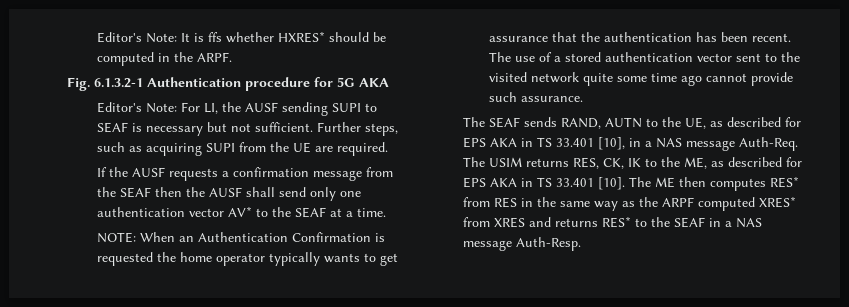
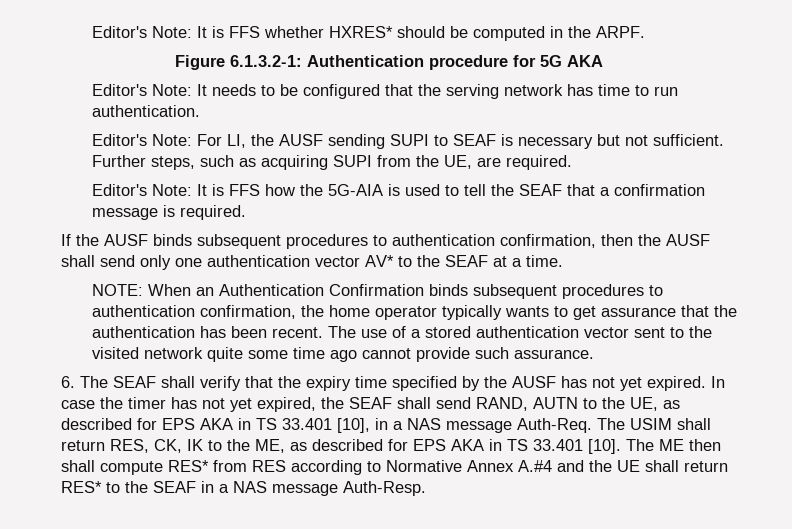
[96,32,222,43] Editor's Note: It is ffs -> [92,26,261,38] Editor's Note: It is FFS
[67,77,143,91] Fig. 6.1.3.2-1 -> [174,55,302,70] Figure 6.1.3.2-1:
(389, 82) none -> [92,84,679,99] [92,105,201,117] // Editor's Note: It needs to be configured that the serving network has time to run authentication.
[292,142,311,153] UE -> [444,155,473,169] UE,
[96,167,393,181] [96,187,151,198] If the AUSF requests a confirmation message from the SEAF -> [92,184,706,196] [92,205,247,220] [61,234,597,249] Editor's Note: It is FFS how the 5G-AIA is used to tell the SEAF that a confirmation message is required. // If the AUSF binds subsequent procedures to authentication confirmation,
[374,233,385,242] [96,252,153,266] is requested -> [429,284,664,299] [92,305,297,319] binds subsequent procedures to authentication confirmation,
(583, 99) none -> [61,376,76,388] 6.
[523,117,557,127] sends -> [161,376,726,391] [61,397,472,412] shall verify that the expiry time specified by the AUSF has not yet expired. In case the timer has not yet expired, the SEAF shall send
[525,158,569,167] returns -> [677,418,712,430] [61,440,106,451] shall return
[709,178,766,191] computes -> [61,460,164,475] shall compute
[520,196,796,211] [462,217,598,228] in the same way as the ARPF computed XRES* from XRES and returns -> [291,460,729,475] according to Normative Annex A.#4 and the UE shall return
****************
* **Task goal**: From the material above, return every line that contains "procedures".

* **Answer to the problem**:
[96,167,393,181] [96,187,151,198] If the AUSF requests a confirmation message from the SEAF -> [92,184,706,196] [92,205,247,220] [61,234,597,249] Editor's Note: It is FFS how the 5G-AIA is used to tell the SEAF that a confirmation message is required. // If the AUSF binds subsequent procedures to authentication confirmation,
[374,233,385,242] [96,252,153,266] is requested -> [429,284,664,299] [92,305,297,319] binds subsequent procedures to authentication confirmation,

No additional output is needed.